Kellie Carter Jackson:
Thank you.

Kate Carpenter:
But before I let you go, do you want to talk at all about anything else you’re working on?

Kellie Carter Jackson:
Oh gosh. Aside from We Refuse and raising three kids that keep me really busy-

Kate Carpenter:
Those little things.

Kellie Carter Jackson:
Those just little things. I feel like I am really proud of my latest book. I put a lot of myself on the page. I tell a lot of personal stories which makes me feel even more vulnerable, but I’m really proud of my family’s history and legacy and my ancestors and just what they fought for and what they were up against. And so, I have a lot of pride about We Refuse in ways that are different and deeper than Force and Freedom.
But other than that, other than promoting the book, I’m always on podcasts.
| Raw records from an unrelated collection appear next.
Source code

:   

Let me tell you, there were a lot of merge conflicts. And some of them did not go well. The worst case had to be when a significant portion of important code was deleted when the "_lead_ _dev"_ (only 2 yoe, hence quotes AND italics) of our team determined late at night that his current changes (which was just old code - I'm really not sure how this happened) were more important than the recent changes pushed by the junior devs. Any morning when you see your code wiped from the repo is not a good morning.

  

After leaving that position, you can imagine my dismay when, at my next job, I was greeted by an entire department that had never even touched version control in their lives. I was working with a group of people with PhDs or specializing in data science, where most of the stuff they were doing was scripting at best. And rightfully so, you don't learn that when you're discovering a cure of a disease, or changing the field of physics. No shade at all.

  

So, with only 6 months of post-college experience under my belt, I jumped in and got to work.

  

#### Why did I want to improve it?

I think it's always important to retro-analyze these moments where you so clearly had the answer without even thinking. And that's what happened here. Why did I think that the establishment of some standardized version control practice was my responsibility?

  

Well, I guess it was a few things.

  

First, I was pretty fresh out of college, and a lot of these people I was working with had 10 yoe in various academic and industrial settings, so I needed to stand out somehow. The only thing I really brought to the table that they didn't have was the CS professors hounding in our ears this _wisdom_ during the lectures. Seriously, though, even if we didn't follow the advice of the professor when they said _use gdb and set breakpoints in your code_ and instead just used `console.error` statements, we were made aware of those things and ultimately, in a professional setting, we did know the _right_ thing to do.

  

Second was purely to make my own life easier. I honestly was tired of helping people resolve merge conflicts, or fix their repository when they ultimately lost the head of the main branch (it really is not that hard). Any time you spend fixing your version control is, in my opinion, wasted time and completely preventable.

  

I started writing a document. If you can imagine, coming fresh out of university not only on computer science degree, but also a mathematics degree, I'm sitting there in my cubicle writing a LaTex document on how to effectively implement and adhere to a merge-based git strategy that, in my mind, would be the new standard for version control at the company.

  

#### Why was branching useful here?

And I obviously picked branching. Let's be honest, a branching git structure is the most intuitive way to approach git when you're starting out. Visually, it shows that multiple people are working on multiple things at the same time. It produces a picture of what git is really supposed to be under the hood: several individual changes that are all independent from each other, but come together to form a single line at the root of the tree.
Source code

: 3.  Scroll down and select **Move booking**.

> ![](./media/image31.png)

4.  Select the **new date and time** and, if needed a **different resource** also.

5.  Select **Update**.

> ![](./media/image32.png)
This Day in Esoteric Political History brings me so much joy. Three times a week, we’re always dropping new episodes. And I’m trying to get to this next project on the Titanic and Race. I’m making slow but steady progress and that will be down the road. But for now, finding ways to make sure that my kids are healthy and happy is what I’m focusing on immediately.

Kate Carpenter:
Well, that sounds like plenty.

Kellie Carter Jackson:
Yes, it is. And making sure I have rest.

Kate Carpenter:
Yes, yes.

Kellie Carter Jackson:
Plenty.

Kate Carpenter:
Good. Dr. Kellie Carter Jackson, thank you so much for joining me on Drafting the Past and sharing so much about your writing process.

Kellie Carter Jackson:
Thank you. It was a pleasure.

Kate Carpenter:
Thank you again to Dr. Kellie Carter Jackson for joining me on Drafting the Past. You can learn more about We Refuse, the rest of Kellie’s work and everything else we talked about in the show notes at draftingthepast.com.
Thanks to you for listening and for hanging with me while I took a short break to work on my dissertation. I’ll be back soon with more episodes. Until then, remember, friends don’t let friends write boring history.